15.2.07

Lavendar Pit


Rocks, Mining and Human Nature

Opals are beautiful and Alexandrite, which is somewhat similar is the most valuable stone...more expensive than a diamond of the same carat weight. Alexandrite is a stone that is measured by its degree of color change...most of them are found in Russia and there are very few with color change potential greater than 90%.

I saw one in Riyadh that was 95% and it was valued at 24,000 US dollars and weighed only one fourth of a carat. When you hold them up to LIGHT, Alexandrites can appear to be green or purple or yellow or pink or any color of the rainbow. Lower quality Alexandrites only show a few of their colors and are worth much less in dollars.

It is the one stone that is like the human being. The higher degree of flexibility, visability and change, the more valuable it is. Diamonds are really the stone of peasants. Traded for weapons you know and actually quite abundant. Like people who are unable to change colors and dimensions, the diamond is not the girl's best friend at all, but humanity's worst enemy.
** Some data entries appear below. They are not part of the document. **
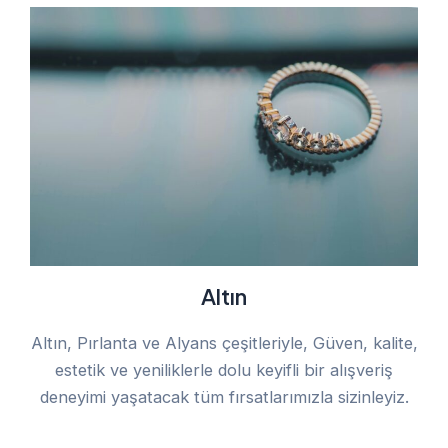
Altın
Altın, Pırlanta ve Alyans çeşitleriyle, Güven, kalite,
estetik ve yeniliklerle dolu keyifli bir alışveriş
deneyimi yaşatacak tüm fırsatlarımızla sizinleyiz.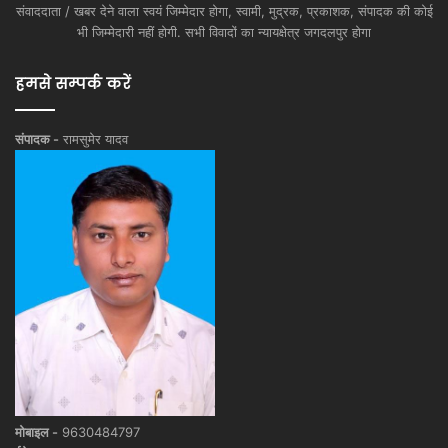
संवाददाता / खबर देने वाला स्वयं जिम्मेदार होगा, स्वामी, मुद्रक, प्रकाशक, संपादक की कोई
भी जिम्मेदारी नहीं होगी. सभी विवादों का न्यायक्षेत्र जगदलपुर होगा
हमसे सम्पर्क करें
संपादक -
रामसुमेर यादव
मोबाइल -
9630484797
In reality though, these are all only rocks. You cannot eat them and when you die, you leave them behind and you are buried under nothing but rocks and dirt.

The Light

24:35
Allah is the Light of the heavens and the earth. The Parable of His Light is as if there were a Niche and within it a Lamp: the Lamp enclosed in Glass: the glass as it were a brilliant star: Lit from a blessed Tree, an Olive, neither of the east nor of the west, whose oil is well-nigh luminous, though fire scarce touched it: Light upon Light! Allah doth guide whom He will to His Light: Allah doth set forth Parables for men: and Allah doth know all things.



Ode To Rocks

In pockets and gardens, under
our beds for miners carry
a fair share in long gray
pails with jugs of soup
near shanks and flesh
with crusts plus those
stored in the chests.
The spare parts of the world
cast about pose a craving
as deep as the ocean is long
as the rivers are wide. A record
of perennial harvests hauled
up from the ground
on ladders of iron, even that!
Beloved fountains of slag
pour into banks of remains
where genuflection pays
paper for gold and time with loss.
Poor men fair well in shifts,
forever on the way in or out
with dirt clinging, dirt in love
with the heroic skin, part
ancient shroud part, let me in.


And I hope that the Creator is pleased with my work. I don't try to publish at all anymore...not really. I believe that my poems are recorded and will be returned to me if I am lucky enough to enter paradise.